La Commission européenne garde le cap glyphosate (Roundup)
A rebours de l'avis du Parlement, l'exécutif européen envisage de renouveler l'autorisation de l'herbicide pour une durée de 10 ans.
- Publié le 22-04-2016 à 16h45
- Mis à jour le 22-04-2016 à 18h01
:focal(465x240:475x230)/cloudfront-eu-central-1.images.arcpublishing.com/ipmgroup/5KXEV5ENEJGNFH7T2N3BRNFEUA.jpg)
Si ce n'est pas une fin de non-recevoir, cela y ressemble furieusement. Selon un projet de texte dont 'La Libre' a pu prendre connaissance, l'exécutif européen envisage en effet de renouveler l’autorisation de commercialisation de la substance active de l'herbicide Roundup pour une dizaine d'années. Pour rappel, ce dossier fait depuis plusieurs mois l'objet d'une controverse scientifique qui s'est doublée d'un bras de fer politique entre Etats membres, mais également entre les institutions européennes.
En mars 2015, le Circ – le centre de recherche sur le cancer de l'Organisation mondiale de la Santé – avait en effet livré les conclusions d'une vaste revue de la littérature scientifique dont il ressortait que le glyphosate devait désormais être considéré comme un « cancérogène probable » pour les humains. Un point de vue que conteste cependant l’Autorité européenne de sécurité des aliments (Efsa) en se basant, avance-t-elle, sur certaines études réalisées par les industriels auxquelles le Circ n'a pas eu accès. Une divergence de vues qui a donné lieu à une passe d'armes tendues entre les responsables de ces deux institutions scientifiques.

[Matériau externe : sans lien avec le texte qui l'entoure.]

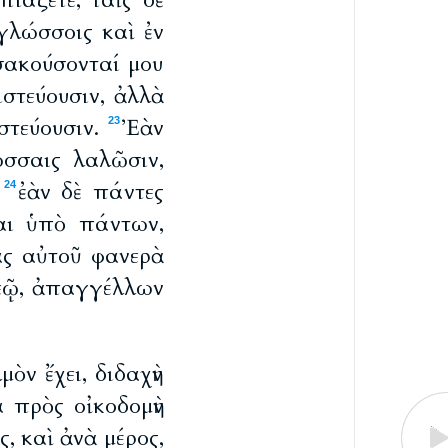
πιάζετε, ταῖς δὲ
γλώσσοις καὶ ἐν
σακούσονταί μου
ιστεύουσιν, ἀλλὰ
ιστεύουσιν.
Ἐὰν
23
ώσσαις λαλῶσιν,
;
ἐὰν δὲ πάντες
24
ται ὑπὸ πάντων,
ας αὐτοῦ φανερὰ
Θεῷ, ἀπαγγέλλων
ὸν ἔχει, διδαχὴν
α πρὸς οἰκοδομὴν
ς, καὶ ἀνὰ μέρος,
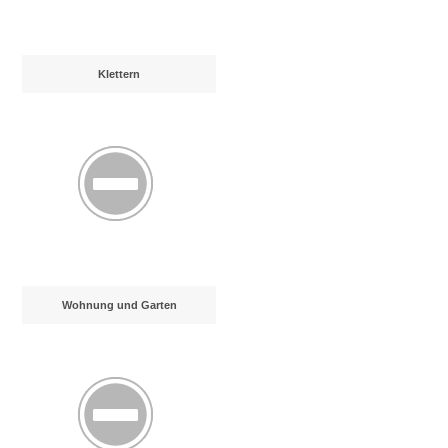
Klettern
Wohnung und Garten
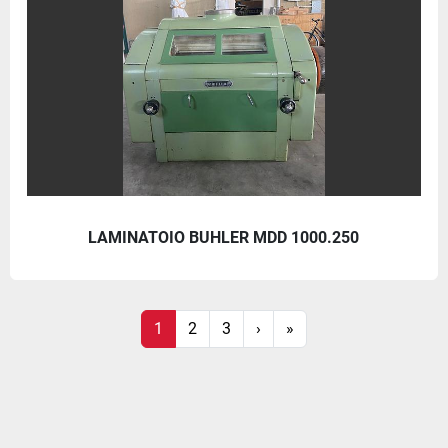
LAMINATOIO BUHLER MDD 1000.250
1
2
3
›
»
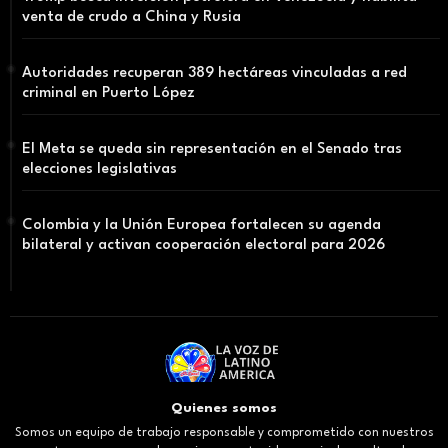
venta de crudo a China y Rusia
Autoridades recuperan 389 hectáreas vinculadas a red
criminal en Puerto López
El Meta se queda sin representación en el Senado tras
elecciones legislativas
Colombia y la Unión Europea fortalecen su agenda
bilateral y activan cooperación electoral para 2026
Quienes somos
Somos un equipo de trabajo responsable y comprometido con nuestros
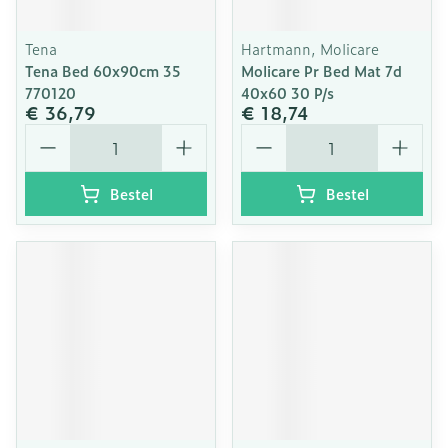
Tena
Hartmann, Molicare
Tena Bed 60x90cm 35
Molicare Pr Bed Mat 7d
770120
40x60 30 P/s
€ 36,79
€ 18,74
Aantal
Aantal
Bestel
Bestel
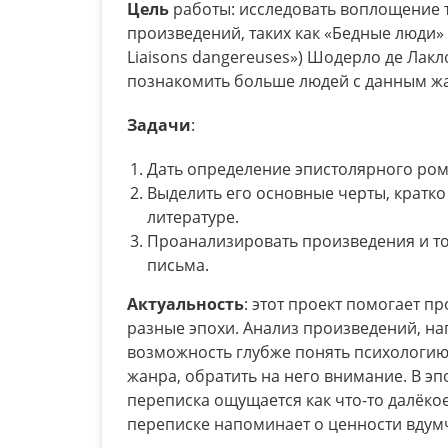
Цель
работы: исследовать воплощение 
произведений, таких как «Бедные люди» 
Liaisons dangereuses») Шодерло де Лакл
познакомить больше людей с данным ж
Задачи
:
Дать определение эпистолярного ром
Выделить его основные черты, кратк
литературе.
Проанализировать произведения и то,
письма.
Актуальность
: этот проект помогает п
разные эпохи. Анализ произведений, на
возможность глубже понять психологию
жанра, обратить на него внимание. В 
переписка ощущается как что-то далёко
переписке напоминает о ценности вдумч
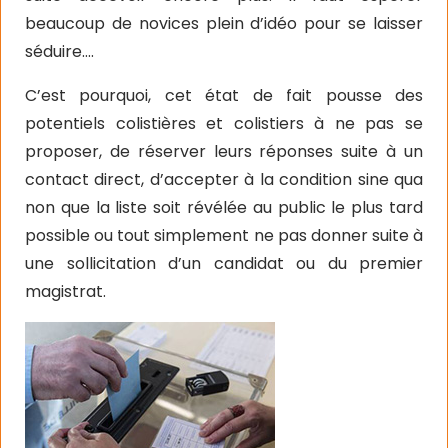
beaucoup de novices plein d’idéo pour se laisser
séduire….
C’est pourquoi, cet état de fait pousse des
potentiels colistières et colistiers à ne pas se
proposer, de réserver leurs réponses suite à un
contact direct, d’accepter à la condition sine qua
non que la liste soit révélée au public le plus tard
possible ou tout simplement ne pas donner suite à
une sollicitation d’un candidat ou du premier
magistrat.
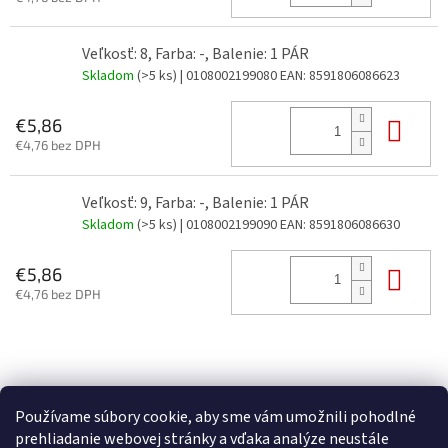
Veľkosť: 8, Farba: -, Balenie: 1 PÁR
Skladom
(>5 ks)
| 0108002199080
EAN:
8591806086623
Do 
€5,86
€4,76 bez DPH
Veľkosť: 9, Farba: -, Balenie: 1 PÁR
Skladom
(>5 ks)
| 0108002199090
EAN:
8591806086630
Do 
€5,86
€4,76 bez DPH
Z
á
p
Používame súbory cookie, aby sme vám umožnili pohodlné
ä
prehliadanie webovej stránky a vďaka analýze neustále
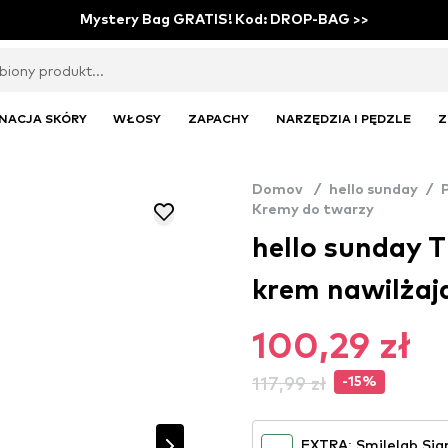
Mystery Bag GRATIS! Kod: DROP-BAG >>
NACJA SKÓRY
WŁOSY
ZAPACHY
NARZĘDZIA I PĘDZLE
Z
Domov
/
hello sunday
/
Kremy do twarzy
hello sunday 
krem nawilżaj
100,29 zł
117,99 zł
-15%
EXTRA: Smilelab Sig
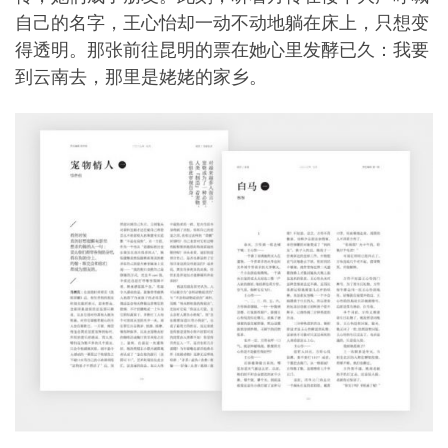
自己的名字，王心怡却一动不动地躺在床上，只想变
得透明。那张前往昆明的票在她心里发酵已久：我要
到云南去，那里是姥姥的家乡。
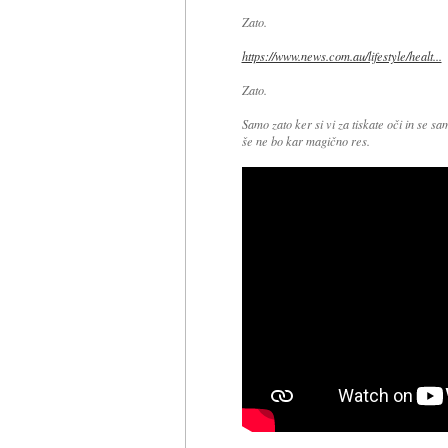
Zato.
https://www.news.com.au/lifestyle/healt...
Zato.
Samo zato ker si vi za tiskate oči in se s
še ne bo kar magično res.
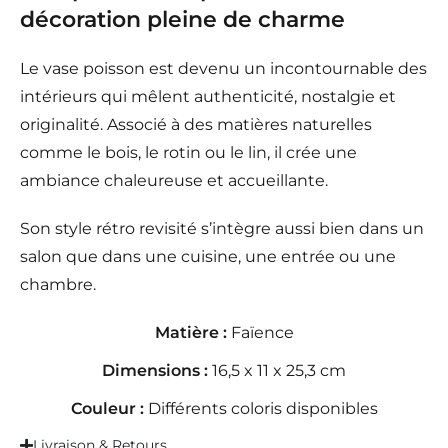
décoration pleine de charme
Le vase poisson est devenu un incontournable des
intérieurs qui mêlent authenticité, nostalgie et
originalité. Associé à des matières naturelles
comme le bois, le rotin ou le lin, il crée une
ambiance chaleureuse et accueillante.
Son style rétro revisité s’intègre aussi bien dans un
salon que dans une cuisine, une entrée ou une
chambre.
Matière :
Faïence
Dimensions :
16,5 x 11 x 25,3 cm
Couleur :
Différents coloris disponibles
Livraison & Retours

Les industriels, pour leur part, avancent que les alternatives au glyphosate s'avéreraient au final plus nuisibles sur le plan toxicologique.

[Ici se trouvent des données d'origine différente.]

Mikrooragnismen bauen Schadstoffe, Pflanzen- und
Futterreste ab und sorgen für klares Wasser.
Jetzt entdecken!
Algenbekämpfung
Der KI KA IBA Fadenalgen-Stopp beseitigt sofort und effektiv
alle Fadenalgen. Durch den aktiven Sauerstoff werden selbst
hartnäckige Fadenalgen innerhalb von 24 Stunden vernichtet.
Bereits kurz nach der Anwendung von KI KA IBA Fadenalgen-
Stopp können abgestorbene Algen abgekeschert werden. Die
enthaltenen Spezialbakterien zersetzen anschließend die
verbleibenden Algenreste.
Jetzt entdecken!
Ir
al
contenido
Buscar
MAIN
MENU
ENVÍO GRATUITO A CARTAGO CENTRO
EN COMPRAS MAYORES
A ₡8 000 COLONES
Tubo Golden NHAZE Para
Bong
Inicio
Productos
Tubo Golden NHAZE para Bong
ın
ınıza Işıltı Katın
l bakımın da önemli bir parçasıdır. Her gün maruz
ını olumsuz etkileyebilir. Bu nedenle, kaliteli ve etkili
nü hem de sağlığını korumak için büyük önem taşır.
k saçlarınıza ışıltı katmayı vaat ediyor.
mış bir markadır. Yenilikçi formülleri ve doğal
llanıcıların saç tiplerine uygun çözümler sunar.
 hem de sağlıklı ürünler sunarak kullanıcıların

La balle dans le camp des Etats membres
Il y a un mois et demi, les experts des Etats membres ne sont pas parvenus à s'accorder sur le renouvellement de l'autorisation de cette substance, alors que l'homologation permettant son utilisation dans l'UE arrive à échéance le 30 juin. Si la Belgique s'est montrée favorable à la prolongation de 15 ans défendue par la Commission, la France, les Pays-Bas, la Suède et l'Italie s'y sont opposés.
De son côté, le Parlement européen est entré dans la danse de manière inhabituelle, la semaine dernière, en votant à une large majorité une résolution non contraignante appelant la Commission à limiter cette nouvelle approbation à une période de 7 ans au maximum. Les eurodéputés demandaient en outre que l'usage de l'herbicide soit assorti d'une série de restrictions : limitation aux professionnels ; interdiction de pulvériser le glyphosate peu avant la récolte pour accélérer la maturation des graines par dessiccation de la plante ; interdiction dans les parcs publics ou à proximité des plaines de jeux…

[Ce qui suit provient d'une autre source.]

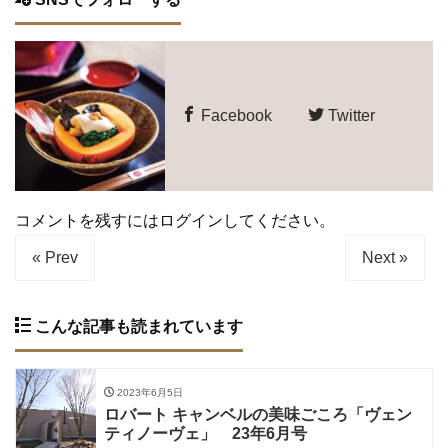
Facebook
Twitter
コメントを残すにはログインしてください。
« Prev
Next »
こんな記事も読まれています
2023年6月5日
ロバート キャンベルの美味ごころ「ヴェン
ティノーヴェ」 23年6月号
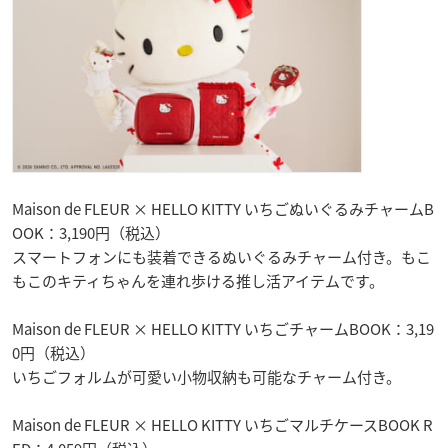
Maison de FLEUR × HELLO KITTY いちごぬいぐるみチャームB
OOK：3,190円（税込）
スマートフォンにも装着できるぬいぐるみチャーム付き。もこ
もこのキティちゃんを連れ歩ける推し活アイテムです。
Maison de FLEUR × HELLO KITTY いちごチャームBOOK：3,19
0円（税込）
いちごフォルムが可愛い小物収納も可能なチャーム付き。
Maison de FLEUR × HELLO KITTY いちごマルチケースBOOK R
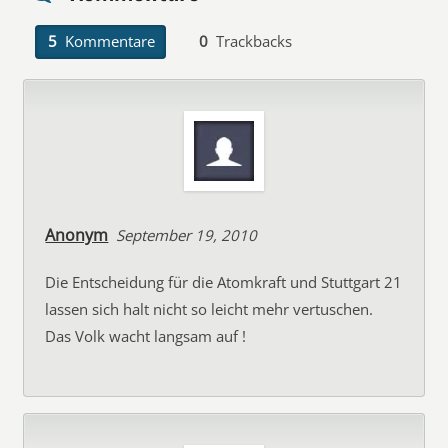
5
Kommentare
0
Trackbacks
Anonym
September 19, 2010
Die Entscheidung für die Atomkraft und Stuttgart 21
lassen sich halt nicht so leicht mehr vertuschen.
Das Volk wacht langsam auf !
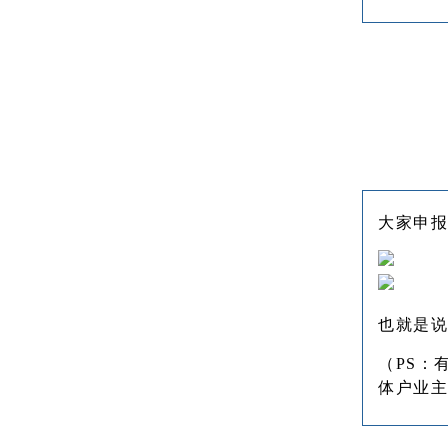
大家申报
也就是说
（PS：
体户业主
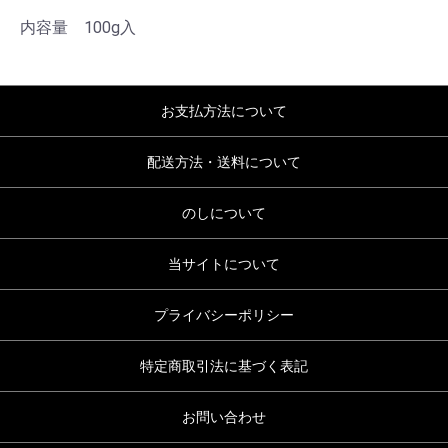
内容量 100g入
お支払方法について
配送方法・送料について
のしについて
当サイトについて
プライバシーポリシー
特定商取引法に基づく表記
お問い合わせ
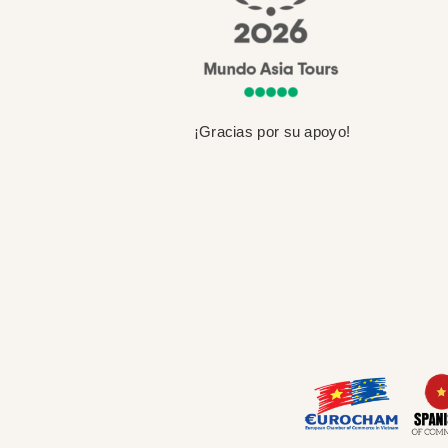
¡Gracias por su apoyo!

Autant d'exigences sur lesquelles la Commission ne paraît pas disposée à les suivre, même si elle semble prête à revoir à la baisse la durée de la nouvelle période d'homologation. « Il y a très peu de modifications par rapport à sa proposition initiale », commente une source européenne, rappelant au passage que le document qui a fuité n'est pas encore une version définitive.
La Commission reconnaît néanmoins la nécessité de bannir un coformulant utilisé pour accroître l'efficacité du glyphosate et qu'une liste de ces adjuvants potentiellement dangereux soit établie dans le futur. Elle souligne, par ailleurs, qu'il faut faire preuve de vigilance par rapport aux effets du glyphosate sur les populations de certaines espèces d'insectes et de vertébrés. Enfin, comme le demandent certains pays, elle précise que l'autorisation pourrait être retirée ou amendée si une nouvelle évaluation de toxicité confiée à la Agence européenne des produits chimiques (Echa) aboutissait aux mêmes conclusions que le Circ.Une étude qui demandera toutefois pas loin de deux années avant d'aboutir.
« La liste permettant d'encadrer les perturbateurs endocriniens que la Commission doit théoriquement publier cet été (après avoir été condamnée par la Cour européenne de justice pour sa passivité en la matière, NdlR) pourrait également rattraper le glyphosate », ajoute encore notre interlocuteur.
Les représentants des Etats membres seront appelés à trancher les 17 et 18 mai prochains, lors d'un vote à majorité qualifiée. Les pays qui le souhaitent auront néanmoins la possibilité d'imposer des restrictions supplémentaires sur leur territoire national.
Une perspective qui ne satisfait pas le coprésident du groupe des Verts au Parlement européen, pour qui la Commission "fait le forcing pour prolonger l'autorisation d'un produit dangereux pour la santé humaine et nuisible à l'environnement". « C'est un véritable scandale », juge Philippe Lamberts.